HÜKÜM : Kısmen Kabul
Taraflar arasında görülen tapu iptali ve tescil davasında verilen karar hakkında yapılan temyiz incelemesi sonucunda, Yargıtay (Kapatılan) 16. Hukuk Dairesince kararın bozulmasına karar verilmiştir.
Mahkemece, bozmaya uyularak yeniden yapılan yargılama sonucunda; davanın kısmen kabulüne karar verilmiştir.
Mahkeme kararı, davacı vekili tarafından temyiz edilmekle; kesinlik, süre, temyiz şartı ve diğer usul eksiklikleri yönünden yapılan ön inceleme sonucunda, temyiz dilekçesinin kabulüne karar verildikten ve Tetkik Hâkimi tarafından hazırlanan rapor dinlendikten sonra dosyadaki belgeler incelenip gereği düşünüldü:
I. DAVA
Davacı; Erzurum ili, .... ilçesi, .... Mahallesinde bulunan dava konusu 104 ada 7 parsel sayılı taşınmazın, adına kayıtlı dava dışı 104 ada 4 parsel sayılı taşınmazın devamı olduğunu ileri sürerek tapu iptal-tescil istemiyle dava açmış, yargılama sırasında yine aynı iddiayla Hazine adına tespit ve tescil edilen 104 ada 20 parsel sayılı taşınmazın hükme esas alınan teknik bilirkişi raporunda (A) harfi ile gösterilen bölümünün adına tesciline karar verilmesini istemiştir.
II. CEVAP
Davalılar, davanın reddini savunmuşlardır.
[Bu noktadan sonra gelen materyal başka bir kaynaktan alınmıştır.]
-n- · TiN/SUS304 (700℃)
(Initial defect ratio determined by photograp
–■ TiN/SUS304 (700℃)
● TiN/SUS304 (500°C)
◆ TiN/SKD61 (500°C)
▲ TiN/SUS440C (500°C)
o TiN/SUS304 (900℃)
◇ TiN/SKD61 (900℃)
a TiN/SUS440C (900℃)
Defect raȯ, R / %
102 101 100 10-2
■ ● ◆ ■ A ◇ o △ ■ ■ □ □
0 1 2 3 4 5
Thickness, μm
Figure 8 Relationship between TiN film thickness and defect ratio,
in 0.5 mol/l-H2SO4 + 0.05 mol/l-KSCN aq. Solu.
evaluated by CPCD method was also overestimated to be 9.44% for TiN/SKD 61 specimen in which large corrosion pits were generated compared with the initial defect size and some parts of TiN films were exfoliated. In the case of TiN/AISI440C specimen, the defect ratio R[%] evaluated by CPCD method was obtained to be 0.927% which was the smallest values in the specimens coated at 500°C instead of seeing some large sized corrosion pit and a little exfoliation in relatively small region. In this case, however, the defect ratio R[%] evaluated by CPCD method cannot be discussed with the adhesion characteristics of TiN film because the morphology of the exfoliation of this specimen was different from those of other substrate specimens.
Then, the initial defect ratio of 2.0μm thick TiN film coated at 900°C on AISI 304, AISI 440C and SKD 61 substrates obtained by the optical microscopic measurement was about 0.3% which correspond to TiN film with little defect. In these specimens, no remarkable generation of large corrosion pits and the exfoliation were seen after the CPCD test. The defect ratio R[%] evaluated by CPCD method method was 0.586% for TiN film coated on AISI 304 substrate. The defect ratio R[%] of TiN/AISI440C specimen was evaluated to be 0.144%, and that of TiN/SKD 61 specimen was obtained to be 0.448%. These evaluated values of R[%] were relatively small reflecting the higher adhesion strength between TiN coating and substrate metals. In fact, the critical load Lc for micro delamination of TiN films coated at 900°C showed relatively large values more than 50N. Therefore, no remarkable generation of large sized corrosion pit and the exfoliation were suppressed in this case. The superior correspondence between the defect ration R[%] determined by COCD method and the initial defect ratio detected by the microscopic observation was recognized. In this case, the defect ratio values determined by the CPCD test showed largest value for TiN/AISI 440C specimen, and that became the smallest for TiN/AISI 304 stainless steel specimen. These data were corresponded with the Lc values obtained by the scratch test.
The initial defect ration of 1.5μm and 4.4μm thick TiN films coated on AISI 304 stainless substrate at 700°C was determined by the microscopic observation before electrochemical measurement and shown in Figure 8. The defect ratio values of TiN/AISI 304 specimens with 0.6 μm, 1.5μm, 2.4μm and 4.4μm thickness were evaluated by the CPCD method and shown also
III. MAHKEME KARARI, BOZMA VE BOZMADAN SONRAKİ YARGILAMA SÜRECİ
1. Mahkemece; davanın kısmen kabulü ile dava konusu 104 ada 7 parsel sayılı taşınmaz yönünden tapu iptali-tescile, 104 ada 20 parsel sayılı taşınmaza dahil olan ve hükme esas alınan bilirkişi raporunda (A) harfi ile gösterilen taşınmaz bölümü yönünden usulüne uygun açılmış bir dava bulunmadığından karar verilmesine yer olmadığına karar verilmiştir. Karara karşı süresi içinde davacı vekili temyiz isteminde bulunmuştur.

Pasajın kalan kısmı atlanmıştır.